Challenges and gray areas in GEO
Although GEO is increasingly discussed, there are clear limitations:
- lack of full transparency regarding training datasets
- how and when models are updated
- differences in behavior across platforms using similar underlying technology but different policies and integrations
For this reason, many GEO recommendations are based on observation, testing, and result correlation rather than official exhaustive documentation.
However, a few principles remain consistent:
- high-quality, structured, and explanatory content
- a coherent, easily recognizable brand identity
- presence across multiple relevant and credible sources
GEO as part of the future of digital marketing
As AI assistants are integrated into search engines, browsers, operating systems, and everyday apps, Generative Engine Optimization is likely to become a standard topic in digital marketing strategies.

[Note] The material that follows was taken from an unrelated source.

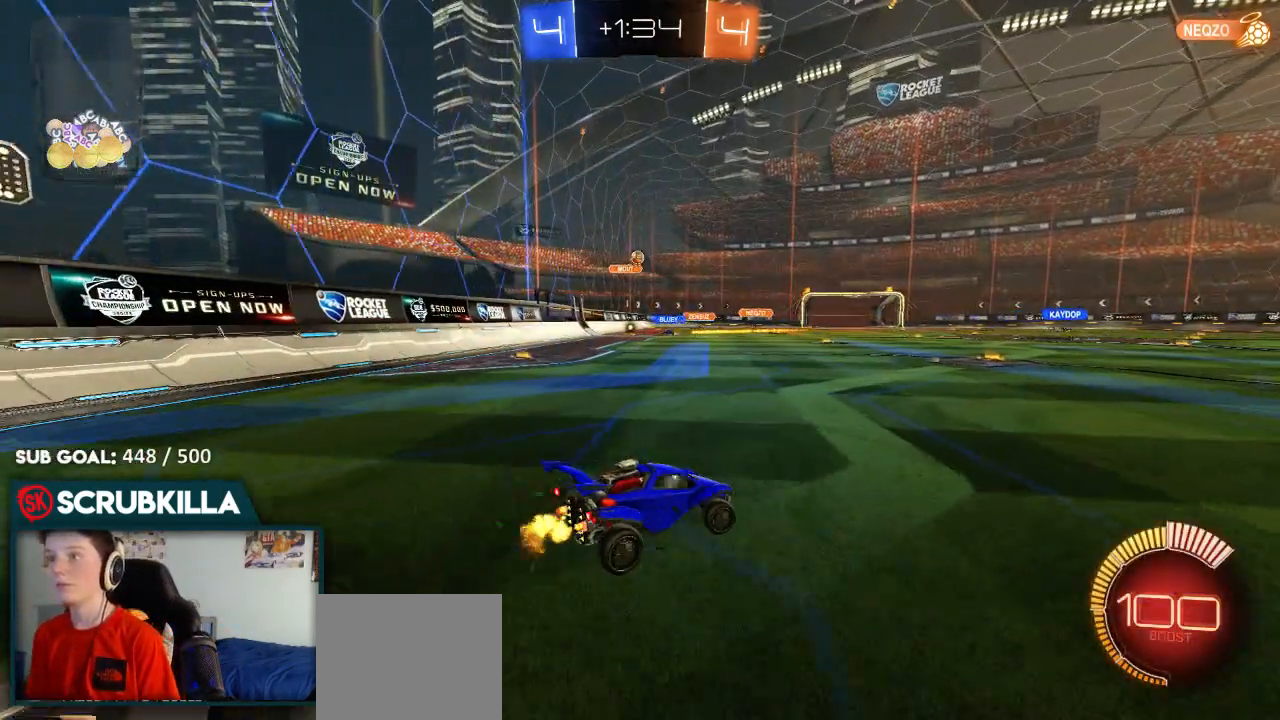
{"buttons": ["R2"], "left_stick": "left", "right_stick": "center", "events": [[217, "left_stick", "center"], [417, "left_stick", "left"]]}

It is no longer just about “being found on Google,” but about:
- how the brand is narrated in generated responses
- which recommendation lists it appears in
- what impression the user forms after one or two interactions with an AI assistant
In this landscape, brands that think about GEO early—alongside SEO and AEO—gain a clear advantage: they are better prepared for a world where answers come not only as links, but as generated text, with AI becoming an essential intermediary between users and information.